(Reuters) — Uber priced its initial public offering on Thursday at the low end of its targeted range for a valuation of $82.4 billion, hoping its conservative approach will spare it the trading plunge suffered by rival Lyft.
It is an underwhelming result for the most anticipated IPO since Facebook’s market debut seven years ago. Uber raised $8.1 billion, pricing its IPO at $45 per share, close to the bottom of the targeted $44-$50 range.
However, the IPO still represents a watershed moment for Uber, which has grown into the world’s largest ride-hailing company since its start 10 years ago.
The year’s biggest IPO comes against a backdrop of turbulent financial markets, fueled by the trade dispute between the United States and China, as well as the plunging share price of Lyft, which is down 23 percent from its IPO price in late March.
Uber’s valuation in the IPO is almost a third less than its investment bankers predicted last year but still above its most recent valuation of $76 billion in the private fundraising market.
The IPO was oversubscribed, but Uber settled for a lower price to avoid a repeat of Lyft’s IPO in late March, which priced strongly then plunged in trade. Uber also wanted to accommodate big mutual funds, which unlike hedge funds put in orders for a lower price.

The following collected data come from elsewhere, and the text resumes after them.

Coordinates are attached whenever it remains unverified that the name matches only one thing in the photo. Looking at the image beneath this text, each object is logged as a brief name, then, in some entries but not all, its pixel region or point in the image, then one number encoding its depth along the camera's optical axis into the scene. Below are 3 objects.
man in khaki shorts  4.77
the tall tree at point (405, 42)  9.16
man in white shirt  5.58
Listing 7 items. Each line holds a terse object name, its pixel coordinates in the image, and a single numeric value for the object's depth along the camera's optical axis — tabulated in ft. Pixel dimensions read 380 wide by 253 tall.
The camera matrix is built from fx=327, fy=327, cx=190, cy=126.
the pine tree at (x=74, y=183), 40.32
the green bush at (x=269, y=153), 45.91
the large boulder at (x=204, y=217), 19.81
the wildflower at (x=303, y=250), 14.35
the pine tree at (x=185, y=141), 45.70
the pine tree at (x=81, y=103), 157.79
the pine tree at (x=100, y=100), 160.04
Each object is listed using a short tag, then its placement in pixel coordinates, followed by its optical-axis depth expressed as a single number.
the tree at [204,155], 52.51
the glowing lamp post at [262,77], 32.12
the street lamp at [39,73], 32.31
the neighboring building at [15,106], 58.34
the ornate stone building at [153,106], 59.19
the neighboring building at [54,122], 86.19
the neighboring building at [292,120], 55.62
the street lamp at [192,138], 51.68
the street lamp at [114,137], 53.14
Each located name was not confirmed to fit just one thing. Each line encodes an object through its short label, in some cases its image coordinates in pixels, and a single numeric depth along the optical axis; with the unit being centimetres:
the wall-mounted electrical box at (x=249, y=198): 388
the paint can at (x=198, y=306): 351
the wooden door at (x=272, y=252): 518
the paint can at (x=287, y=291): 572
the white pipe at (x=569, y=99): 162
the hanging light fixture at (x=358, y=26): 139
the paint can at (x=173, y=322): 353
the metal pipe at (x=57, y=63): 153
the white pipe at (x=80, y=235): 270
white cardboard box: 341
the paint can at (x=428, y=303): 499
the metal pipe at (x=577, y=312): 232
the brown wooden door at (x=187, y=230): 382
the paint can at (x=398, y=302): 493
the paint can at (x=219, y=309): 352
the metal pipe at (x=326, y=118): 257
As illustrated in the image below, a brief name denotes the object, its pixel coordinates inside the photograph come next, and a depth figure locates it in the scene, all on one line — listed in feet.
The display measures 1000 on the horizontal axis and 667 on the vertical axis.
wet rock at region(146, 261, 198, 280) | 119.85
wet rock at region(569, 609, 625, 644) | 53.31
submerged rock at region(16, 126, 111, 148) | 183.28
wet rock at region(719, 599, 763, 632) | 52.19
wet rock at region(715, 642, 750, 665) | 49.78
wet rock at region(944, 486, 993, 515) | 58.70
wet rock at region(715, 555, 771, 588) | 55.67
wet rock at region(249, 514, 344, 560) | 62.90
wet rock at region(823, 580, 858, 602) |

Like Lyft, Uber will face questions going forward over how and when it expects to become profitable after losing $3 billion from operations in 2018.
“Ultimately, the success of Lyft’s and Uber IPO’s offerings will be judged based on post-IPO performance and how these companies can sustain their growth, while moving toward profitability and lowering their cash burn,” said Alex Castelli, managing partner at advisory firm CohnReznick.
Despite Uber moderating its IPO expectations, some still consider the stock overpriced.
“Uber is basically Lyft 2.0. Good model, growing sales. But, yet again, here comes California math once more. It is still losing a ton of money,” said Brian Hamilton, a tech entrepreneur and founder of data firm Sageworks. “If you buy, you are buying a bull market, not a company,” he added.
In meetings with potential investors the past two weeks, Uber’s chief executive Dara Khosrowshahi argued that Uber’s future was not as a ride-hailing company, but as a wide technology platform shaping logistics and transportation.
The IPO pricing was a balancing act for Uber’s team of underwriting banks, led by Morgan Stanley, Goldman Sachs & Co and Bank of America Merrill Lynch, to negotiate a good price while leaving some upside to ensure the stock trades up on its market debut.
Uber is due to begin trading on the New York Stock Exchange on Friday under the symbol “UBER.”